How to represent and understand the visual world remains a fundamental problem in computer vision. In this thesis, we mainly study the neural representations for videos. Given a frame index or tiny frame embedding as input, a neural network is overfit on a single video for reconstruction, then all or most video content is stored implicitly in the neural network after training. With little extra information (frame index or embedding), the neural network can reconstruct the original video with high fidelity and we refer to such a representation as neural representation.

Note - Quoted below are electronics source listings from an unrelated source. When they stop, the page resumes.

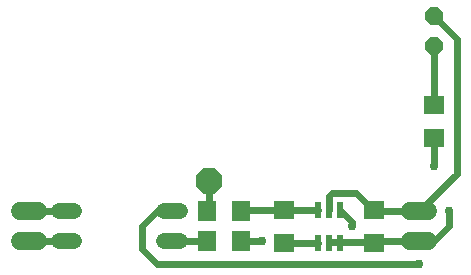
<source format=gbr>
G04 EAGLE Gerber RS-274X export*
G75*
%MOMM*%
%FSLAX34Y34*%
%LPD*%
%INTop Copper*%
%IPPOS*%
%AMOC8*
5,1,8,0,0,1.08239X$1,22.5*%
G01*
%ADD10R,1.800000X1.600000*%
%ADD11C,1.524000*%
%ADD12P,1.649562X8X22.500000*%
%ADD13C,1.320800*%
%ADD14R,1.803000X1.600000*%
%ADD15R,1.600000X1.803000*%
%ADD16R,0.550000X1.350000*%
%ADD17P,2.336880X8X22.500000*%
%ADD18C,0.609600*%
%ADD19C,1.270000*%
%ADD20C,0.756400*%


D10*
X330200Y24100D03*
X330200Y52100D03*
X254000Y52100D03*
X254000Y24100D03*
D11*
X360680Y25400D02*
X375920Y25400D01*
X375920Y50800D02*
X360680Y50800D01*
D12*
X381000Y190500D03*
X381000Y215900D03*
D13*
X165608Y25400D02*
X152400Y25400D01*
X152400Y50800D02*
X165608Y50800D01*
X76200Y50800D02*
X62992Y50800D01*
X62992Y25400D02*
X76200Y25400D01*
D11*
X45720Y25400D02*
X30480Y25400D01*
X30480Y50800D02*
X45720Y50800D01*
D14*
X381000Y141220D03*
X381000Y112780D03*
D15*
X188980Y50800D03*
X217420Y50800D03*
X188980Y25400D03*
X217420Y25400D03*
D16*
X301600Y51851D03*
X292100Y51851D03*
X282600Y51851D03*
X282600Y24349D03*
X292100Y24349D03*
X301600Y24349D03*
D17*
X190500Y76200D03*
D18*
X329200Y25100D02*
X330200Y24100D01*
X368300Y25400D02*
X381000Y25400D01*
X393700Y38100D01*
X393700Y50800D01*
X381000Y88900D02*
X381000Y112780D01*
D19*
X331500Y25400D02*
X330200Y24100D01*
D18*
X331500Y25400D02*
X368300Y25400D01*
X329200Y25100D02*
X302351Y25100D01*
X301600Y24349D01*
X292851Y25100D02*
X292100Y24349D01*
X292851Y25100D02*
X302351Y25100D01*
D20*
X381000Y88900D03*
X393700Y50800D03*
D18*
X146050Y6350D02*
X133350Y19050D01*
D19*
X330200Y52100D02*
X331500Y50800D01*
D18*
X152400Y50800D02*
X146050Y50800D01*
X133350Y38100D01*
X133350Y19050D01*
X292100Y51851D02*
X292100Y63500D01*
X294640Y66040D01*
X330200Y50800D02*
X331500Y50800D01*
X314960Y66040D02*
X294640Y66040D01*
X314960Y66040D02*
X330200Y50800D01*
X368300Y50800D02*
X400050Y82550D01*
X400050Y196850D01*
X381000Y215900D01*
X368300Y6350D02*
X146050Y6350D01*
D20*
X368300Y6350D03*
D18*
X368300Y50800D02*
X331500Y50800D01*
X76200Y25400D02*
X38100Y25400D01*
X38100Y50800D02*
X76200Y50800D01*
D20*
X234950Y25400D03*
X311150Y38100D03*
D18*
X311150Y42301D02*
X301600Y51851D01*
X311150Y42301D02*
X311150Y38100D01*
X234950Y25400D02*
X217420Y25400D01*
X254000Y52100D02*
X255000Y51100D01*
X254000Y52100D02*
X218720Y52100D01*
X217420Y50800D01*
X255751Y51851D02*
X282600Y51851D01*
X255751Y51851D02*
X255000Y51100D01*
X255000Y25100D02*
X254000Y24100D01*
X255751Y24349D02*
X282600Y24349D01*
X255751Y24349D02*
X255000Y25100D01*
X190500Y52320D02*
X188980Y50800D01*
X190500Y52320D02*
X190500Y76200D01*
X381000Y141220D02*
X381000Y190500D01*
X188980Y25400D02*
X152400Y25400D01*
M02*

</source>
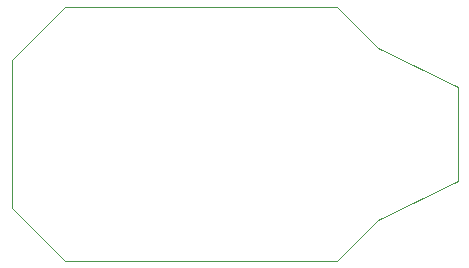
<source format=gbr>
G04 (created by PCBNEW (2013-jul-07)-stable) date Fri 06 Feb 2015 01:54:20 AM EST*
%MOIN*%
G04 Gerber Fmt 3.4, Leading zero omitted, Abs format*
%FSLAX34Y34*%
G01*
G70*
G90*
G04 APERTURE LIST*
%ADD10C,0.00590551*%
%ADD11C,0.00393701*%
G04 APERTURE END LIST*
G54D10*
G54D11*
X55118Y-14960D02*
X46062Y-14960D01*
X55118Y-23425D02*
X46062Y-23425D01*
X46062Y-23425D02*
X44291Y-21653D01*
X44291Y-16732D02*
X46062Y-14960D01*
X59153Y-20767D02*
X56496Y-22047D01*
X59153Y-17618D02*
X59153Y-20767D01*
X56496Y-16338D02*
X59153Y-17618D01*
X44291Y-16732D02*
X44291Y-21653D01*
X55118Y-14960D02*
X56496Y-16338D01*
X55118Y-23425D02*
X56496Y-22047D01*
M02*

</source>
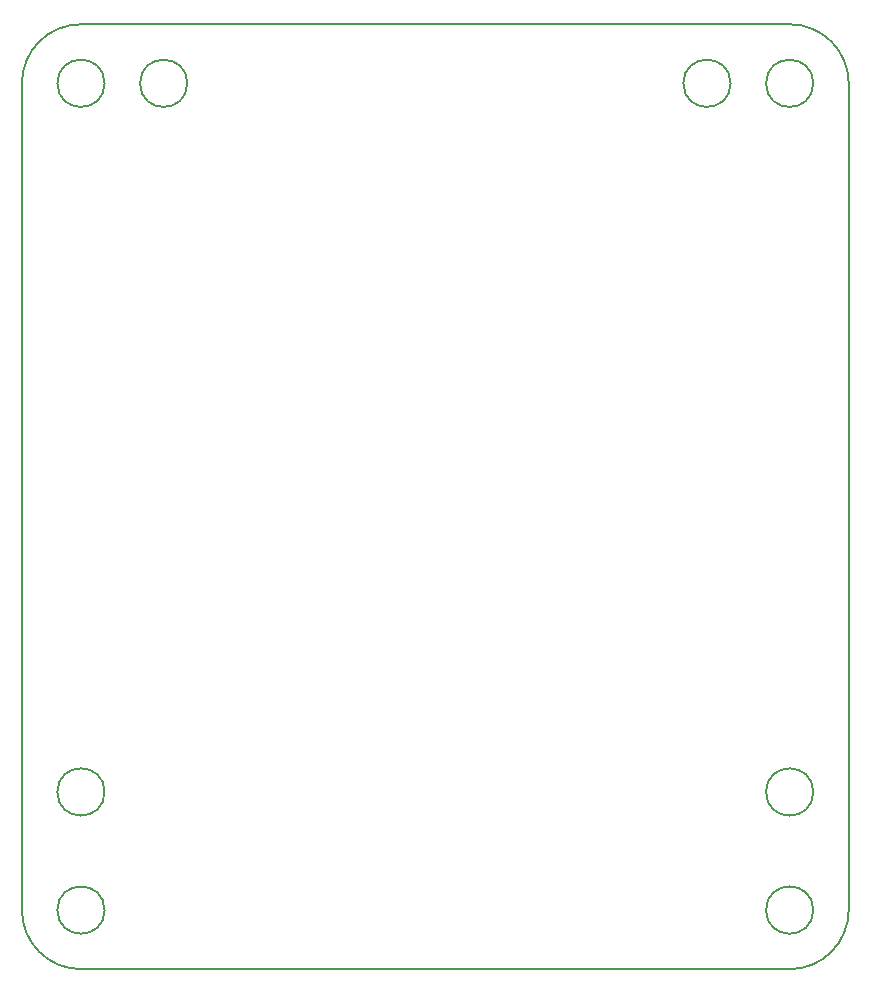
<source format=gbr>
G04 #@! TF.GenerationSoftware,KiCad,Pcbnew,(5.1.4-0)*
G04 #@! TF.CreationDate,2021-02-17T16:02:49+01:00*
G04 #@! TF.ProjectId,cooling control unit,636f6f6c-696e-4672-9063-6f6e74726f6c,rev?*
G04 #@! TF.SameCoordinates,Original*
G04 #@! TF.FileFunction,Profile,NP*
%FSLAX46Y46*%
G04 Gerber Fmt 4.6, Leading zero omitted, Abs format (unit mm)*
G04 Created by KiCad (PCBNEW (5.1.4-0)) date 2021-02-17 16:02:49*
%MOMM*%
%LPD*%
G04 APERTURE LIST*
%ADD10C,0.200000*%
G04 APERTURE END LIST*
D10*
X107000000Y-125000000D02*
G75*
G03X107000000Y-125000000I-2000000J0D01*
G01*
X167000000Y-125000000D02*
G75*
G03X167000000Y-125000000I-2000000J0D01*
G01*
X107000000Y-55000000D02*
G75*
G03X107000000Y-55000000I-2000000J0D01*
G01*
X170000000Y-125000000D02*
G75*
G02X165000000Y-130000000I-5000000J0D01*
G01*
X114000000Y-55000000D02*
G75*
G03X114000000Y-55000000I-2000000J0D01*
G01*
X160000000Y-55000000D02*
G75*
G03X160000000Y-55000000I-2000000J0D01*
G01*
X167000000Y-55000000D02*
G75*
G03X167000000Y-55000000I-2000000J0D01*
G01*
X170000000Y-55000000D02*
X170000000Y-125000000D01*
X107000000Y-115000000D02*
G75*
G03X107000000Y-115000000I-2000000J0D01*
G01*
X167000000Y-115000000D02*
G75*
G03X167000000Y-115000000I-2000000J0D01*
G01*
X100000000Y-125000000D02*
X100000000Y-55000000D01*
X104999999Y-130000001D02*
G75*
G02X100000000Y-125000000I1J5000000D01*
G01*
X165000000Y-130000000D02*
X105000000Y-130000000D01*
X165000000Y-50000000D02*
G75*
G02X170000000Y-55000000I0J-5000000D01*
G01*
X105000000Y-50000000D02*
X165000000Y-50000000D01*
X100000000Y-55000000D02*
G75*
G02X105000000Y-50000000I5000000J0D01*
G01*
M02*

</source>
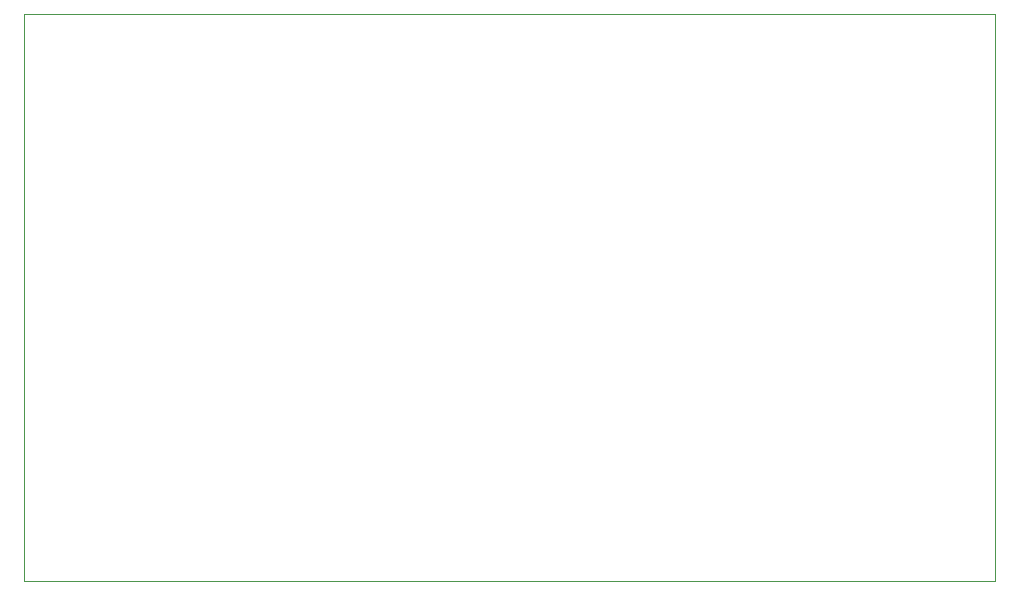
<source format=gbp>
G75*
G70*
%OFA0B0*%
%FSLAX24Y24*%
%IPPOS*%
%LPD*%
%AMOC8*
5,1,8,0,0,1.08239X$1,22.5*
%
%ADD10C,0.0000*%
D10*
X000628Y000100D02*
X000628Y018996D01*
X032998Y018996D01*
X032998Y000100D01*
X000628Y000100D01*
M02*

</source>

Compared to original videos, neural representation is much more compact, and converts the complex video compression problem to model compression with a simple pipeline. The easy and fast video decoding as a simple neural network forward, also makes neural representation a potential efficient video codec. Besides, when converting original videos to neural representation, this conversion is robust to irregular visual patterns and achieves good denoising and inpainting results. Finally, we also explore video editing with neural representation and can save up to 90% editing burden compared to editing on original videos.
Chair: Dr. Abhinav Shrivastava
Department Representative: Dr. Ramani Duraiswami
Members: Dr. Saining Xie (Facebook AI Research)
Dr. Christopher Allan Metzler
Hao is a 4th year PhD student advised by Prof. Abhinav Shrivastava and mainly working on neural video repression now. He got his bachelor and master degree from Huazhong University fo Science & Technology (HUST).